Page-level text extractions
'''

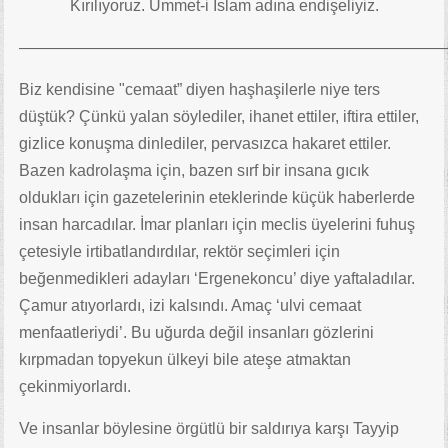
Kırılıyoruz. Ümmet-i İslam adına endişeliyiz.
——————————————————————————
Biz kendisine "cemaat” diyen haşhaşilerle niye ters
düştük? Çünkü yalan söylediler, ihanet ettiler, iftira ettiler,
gizlice konuşma dinlediler, pervasızca hakaret ettiler.
Bazen kadrolaşma için, bazen sırf bir insana gıcık
oldukları için gazetelerinin eteklerinde küçük haberlerde
insan harcadılar. İmar planları için meclis üyelerini fuhuş
çetesiyle irtibatlandırdılar, rektör seçimleri için
beğenmedikleri adayları ‘Ergenekoncu’ diye yaftaladılar.
Çamur atıyorlardı, izi kalsındı. Amaç ‘ulvi cemaat
menfaatleriydi’. Bu uğurda değil insanları gözlerini
kırpmadan topyekun ülkeyi bile ateşe atmaktan
çekinmiyorlardı.
Ve insanlar böylesine örgütlü bir saldırıya karşı Tayyip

'''

Your objective: Begin with the first line of the entries above and write out each line exactly, ending with the line containing "insan harcadılar. İmar". Leave out pictures.

Solution:
Kırılıyoruz. Ümmet-i İslam adına endişeliyiz.
——————————————————————————
Biz kendisine "cemaat” diyen haşhaşilerle niye ters
düştük? Çünkü yalan söylediler, ihanet ettiler, iftira ettiler,
gizlice konuşma dinlediler, pervasızca hakaret ettiler.
Bazen kadrolaşma için, bazen sırf bir insana gıcık
oldukları için gazetelerinin eteklerinde küçük haberlerde
insan harcadılar. İmar planları için meclis üyelerini fuhuş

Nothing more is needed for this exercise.